History, Department of

 

Date of this Version

Spring 4-19-2013

Citation

Chrisman, Kevin M. "Community, Power, and Memory in Díaz Ordaz's Mexico: The 1968 Lynching in San Miguel Canoa, Puebla." Masters thesis, University of Nebraska, 2013.

Comments

A THESIS Presented to the Faculty of The Graduate College at the University of Nebraska In Partial Fulfillment of Requirements For the Degree of Master of Arts, Major: History, Under the Supervision of Professor James A. Garza. Lincoln, Nebraska: May, 2013

Copyright © 2013, Kevin M. Chrisman

Abstract

On September 14th, 1968, approximately 1,000 enraged inhabitants wielding assorted makeshift weapons formed a lynch mob that brutally murdered four people and injured three others in San Miguel Canoa, Mexico. According to the generally accepted account, Canoa’s inhabitants feared that recently-arrived Universidad Autónoma de Puebla employees, in town on a weekend mountain-climbing expedition, were in actuality communist agitators threatening the town’s social order. The lynching in Canoa received limited press coverage and was subsequently overshadowed by the much larger government orchestrated Tlatelolco massacre that occurred in Mexico City, on October 2, 1968. While Tlatelolco remains an important historic event from late 1960s Mexico, the Canoa lynching and its aftermath reveals powerful social tensions that enveloped rural Mexico during the Cold War. These tensions not only contributed to the lynching but also served as an engine that produced competing narratives about the incident and the larger issues of community, power and memory.

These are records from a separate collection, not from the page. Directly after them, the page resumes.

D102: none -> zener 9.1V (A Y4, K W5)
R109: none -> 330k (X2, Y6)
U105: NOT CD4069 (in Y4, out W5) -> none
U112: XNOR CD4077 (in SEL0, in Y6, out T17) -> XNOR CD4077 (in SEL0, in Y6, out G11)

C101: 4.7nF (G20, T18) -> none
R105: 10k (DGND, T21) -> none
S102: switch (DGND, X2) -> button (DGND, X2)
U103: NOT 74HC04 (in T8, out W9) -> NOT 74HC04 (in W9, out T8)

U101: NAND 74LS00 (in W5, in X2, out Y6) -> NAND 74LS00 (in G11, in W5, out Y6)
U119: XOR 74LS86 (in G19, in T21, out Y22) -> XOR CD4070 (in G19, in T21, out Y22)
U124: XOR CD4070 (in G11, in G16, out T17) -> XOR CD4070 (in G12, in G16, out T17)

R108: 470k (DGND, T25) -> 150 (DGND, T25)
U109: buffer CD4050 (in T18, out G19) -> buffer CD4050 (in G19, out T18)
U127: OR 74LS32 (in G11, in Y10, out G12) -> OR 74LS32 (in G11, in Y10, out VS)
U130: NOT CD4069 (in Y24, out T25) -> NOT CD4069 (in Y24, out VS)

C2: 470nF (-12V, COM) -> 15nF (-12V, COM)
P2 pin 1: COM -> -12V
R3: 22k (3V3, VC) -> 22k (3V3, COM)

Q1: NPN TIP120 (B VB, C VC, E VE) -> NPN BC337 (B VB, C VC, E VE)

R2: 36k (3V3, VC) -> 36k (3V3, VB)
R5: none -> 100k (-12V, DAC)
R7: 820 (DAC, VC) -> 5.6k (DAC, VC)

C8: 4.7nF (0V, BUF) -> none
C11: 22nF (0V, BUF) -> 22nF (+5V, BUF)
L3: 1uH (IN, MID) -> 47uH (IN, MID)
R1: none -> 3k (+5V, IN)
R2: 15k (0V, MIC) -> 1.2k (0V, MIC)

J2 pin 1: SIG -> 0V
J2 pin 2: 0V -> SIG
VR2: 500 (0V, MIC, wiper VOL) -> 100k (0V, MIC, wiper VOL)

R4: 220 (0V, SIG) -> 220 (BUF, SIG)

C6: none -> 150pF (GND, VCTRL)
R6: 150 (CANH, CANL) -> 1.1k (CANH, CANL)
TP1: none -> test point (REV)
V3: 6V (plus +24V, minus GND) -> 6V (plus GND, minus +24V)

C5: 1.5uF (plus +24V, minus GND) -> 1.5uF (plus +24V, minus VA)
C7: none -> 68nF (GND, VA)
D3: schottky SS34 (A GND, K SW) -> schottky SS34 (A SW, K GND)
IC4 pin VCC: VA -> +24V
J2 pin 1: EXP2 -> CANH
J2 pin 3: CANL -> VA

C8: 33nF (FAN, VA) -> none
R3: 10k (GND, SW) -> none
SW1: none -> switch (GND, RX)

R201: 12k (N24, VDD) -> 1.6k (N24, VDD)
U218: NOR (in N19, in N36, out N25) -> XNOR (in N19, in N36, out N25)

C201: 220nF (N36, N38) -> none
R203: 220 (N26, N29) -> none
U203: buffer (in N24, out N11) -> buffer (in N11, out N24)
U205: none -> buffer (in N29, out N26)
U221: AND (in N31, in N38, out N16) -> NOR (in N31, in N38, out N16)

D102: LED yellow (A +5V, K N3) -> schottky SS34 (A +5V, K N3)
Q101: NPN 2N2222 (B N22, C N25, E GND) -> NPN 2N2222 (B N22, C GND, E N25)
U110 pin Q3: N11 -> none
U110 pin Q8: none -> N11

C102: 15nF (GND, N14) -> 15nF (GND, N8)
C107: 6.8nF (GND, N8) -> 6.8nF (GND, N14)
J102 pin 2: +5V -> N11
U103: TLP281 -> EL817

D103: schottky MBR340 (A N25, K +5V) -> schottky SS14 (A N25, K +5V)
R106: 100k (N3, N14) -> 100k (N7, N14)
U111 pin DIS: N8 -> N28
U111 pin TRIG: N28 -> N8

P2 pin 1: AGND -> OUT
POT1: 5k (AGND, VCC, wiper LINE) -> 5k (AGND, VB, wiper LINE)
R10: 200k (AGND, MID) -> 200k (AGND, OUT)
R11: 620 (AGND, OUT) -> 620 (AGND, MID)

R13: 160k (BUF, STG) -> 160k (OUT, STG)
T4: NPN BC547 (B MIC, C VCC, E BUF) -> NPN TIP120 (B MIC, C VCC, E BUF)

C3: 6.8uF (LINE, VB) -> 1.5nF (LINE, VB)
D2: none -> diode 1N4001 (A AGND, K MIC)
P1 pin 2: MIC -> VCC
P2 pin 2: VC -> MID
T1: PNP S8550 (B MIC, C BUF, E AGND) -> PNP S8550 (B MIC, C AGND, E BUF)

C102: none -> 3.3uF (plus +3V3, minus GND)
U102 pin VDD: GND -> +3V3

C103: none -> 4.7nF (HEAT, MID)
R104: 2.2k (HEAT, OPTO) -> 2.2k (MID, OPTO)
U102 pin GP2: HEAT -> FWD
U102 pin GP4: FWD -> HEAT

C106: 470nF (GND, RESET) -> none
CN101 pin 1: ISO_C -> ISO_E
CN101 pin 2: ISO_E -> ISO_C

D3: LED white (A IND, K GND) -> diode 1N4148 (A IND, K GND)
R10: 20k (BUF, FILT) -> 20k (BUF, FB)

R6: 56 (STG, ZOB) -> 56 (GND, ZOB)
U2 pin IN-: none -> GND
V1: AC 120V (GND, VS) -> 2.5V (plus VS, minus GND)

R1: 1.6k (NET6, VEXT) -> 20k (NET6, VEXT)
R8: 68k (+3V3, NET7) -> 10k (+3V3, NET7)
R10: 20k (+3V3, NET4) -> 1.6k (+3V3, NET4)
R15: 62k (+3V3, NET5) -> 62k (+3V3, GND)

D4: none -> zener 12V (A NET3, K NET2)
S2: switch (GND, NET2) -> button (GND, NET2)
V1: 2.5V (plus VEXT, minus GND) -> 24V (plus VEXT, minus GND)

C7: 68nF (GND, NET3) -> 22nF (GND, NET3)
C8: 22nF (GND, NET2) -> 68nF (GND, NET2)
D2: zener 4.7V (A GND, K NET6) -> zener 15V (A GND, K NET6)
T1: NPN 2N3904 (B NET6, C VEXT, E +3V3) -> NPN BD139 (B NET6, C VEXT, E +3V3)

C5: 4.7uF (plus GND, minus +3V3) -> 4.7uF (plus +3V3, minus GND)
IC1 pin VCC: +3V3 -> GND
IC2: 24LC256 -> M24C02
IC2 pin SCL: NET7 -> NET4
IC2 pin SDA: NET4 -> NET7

I propose Canoa was not culturally isolated or separated as a traditional rural community but intricately connected to mainstream Mexican politics, migration, and culture. Canoa’s residents were deeply connected to the national political environment presided over by President Gustavo Díaz Ordaz, and local and regional sociopolitical concerns. These layers of political culture filtered into Canoa and were interpreted by the town’s residents according to their unique historical experiences. By contextualizing the Canoa lynching into the larger narrative of the Cold War as related to Mexico, I hope to not only add to the historiography of the Díaz Ordaz and Luis Echeverría years but also place Canoa into the greater narrative of 1968 and the student movement.

A later film about the lynching reshaped the historic memory of the events. The film Canoa (Cazals, 1975) became the dominant public memory of the lynching. Due in part to Cazals’ documentary-style production, this dramatic fictional depiction influenced how Mexicans perceived the rural countryside during the Cold War, and sanitized the memory of the Canoa lynching in a manner that reflected the policies of President Luis Echeverría. This study focuses on the power of film representation in the production and consumption of public memory.